With a £1.4bn dual-tranche offering, split into 15 and 33-year portions, the UK’s biggest drug maker not only scored a size record for the currency in the corporate bond market in the IFR year but also struck a balance between duration and spread, as evidenced by solid secondary market performance.
Leads Deutsche Bank, Goldman Sachs, HSBC and RBS began marketing the paper at Gilts plus 110bp–115bp and plus 105bp–110bp, respectively. Less than 90 minutes later, combined books had exceeded £1.4bn. This allowed guidance to be refined to the 110bp area and the plus 105bp area, each plus or minus 2bp.
Almost no price sensitivity saw orders continue to climb to just north of £2bn, skewed towards the longer piece, before final terms were set at 108bp and 103bp over, for £600m and £800m tranches. At the end of the IFR awards year in November, both parts were trading around 84bp over Gilts.

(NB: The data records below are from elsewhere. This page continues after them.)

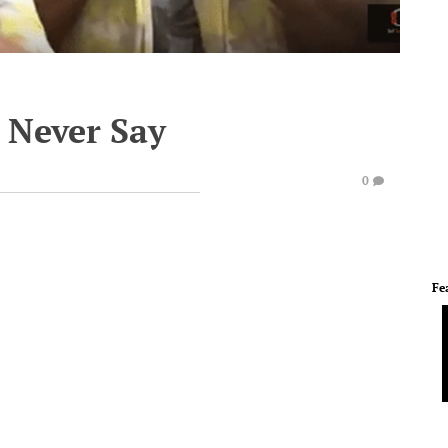
 Never Say
0
Fe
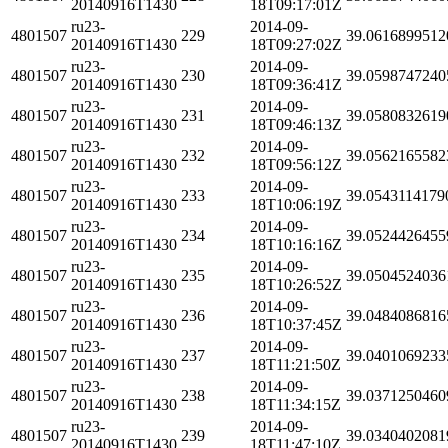
20140916T1430
18T09:17:01Z
ru23-
2014-09-
4801507
229
39.0616899512
20140916T1430
18T09:27:02Z
ru23-
2014-09-
4801507
230
39.0598747240
20140916T1430
18T09:36:41Z
ru23-
2014-09-
4801507
231
39.0580832619
20140916T1430
18T09:46:13Z
ru23-
2014-09-
4801507
232
39.0562165582
20140916T1430
18T09:56:12Z
ru23-
2014-09-
4801507
233
39.0543114179
20140916T1430
18T10:06:19Z
ru23-
2014-09-
4801507
234
39.0524426455
20140916T1430
18T10:16:16Z
ru23-
2014-09-
4801507
235
39.0504524036
20140916T1430
18T10:26:52Z
ru23-
2014-09-
4801507
236
39.0484086816
20140916T1430
18T10:37:45Z
ru23-
2014-09-
4801507
237
39.0401069233
20140916T1430
18T11:21:50Z
ru23-
2014-09-
4801507
238
39.0371250460
20140916T1430
18T11:34:15Z
ru23-
2014-09-
4801507
239
39.0340402081
20140916T1430
18T11:47:10Z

The 3.375% coupon on the 15-year part represented the lowest for a corporate sterling bond of that maturity ever and the spreads marked the tightest of the year for both maturity buckets in that ratings class (A1/A+) and currency.
Elis Wyn Jones, an origination official at Goldman Sachs, pinned a large part of the success on timing. “The third quarter of 2012 witnessed record corporate bond issuance thanks to a favourable funding environment, with cash technicals remaining strong and the cost of debt near a historical low.
“As we moved towards the end of the year, the performance of new deals in secondary markets remained solid and GSK was able to act swiftly to make the most of this momentum.”
Market observers described the choice of two tenors as strategically intelligent.
At the time, Neil Slee, a syndicate official at Goldman, said the different maturities had helped create pricing tension, spurring demand and enabling the company to sell more bonds than would have been the case with just one tranche.
“In addition, the average yield of the 15-year and the 33-year combined was distinctly lower than what it would have been on, say, the average maturity – a 24-year bond,” said Slee.
Prior to December 2012, GSK had not been in the public sterling bond market since 2008, giving it a degree of rarity value and encouraging a plethora of a accounts – chiefly from the UK but also from Germany, Switzerland and elsewhere in Europe – to take part.
And the transaction had knock-on effects for the company, with market players saying its success was instrumental in paving the way for GSK’s US$3bn multi-part offering that printed in March.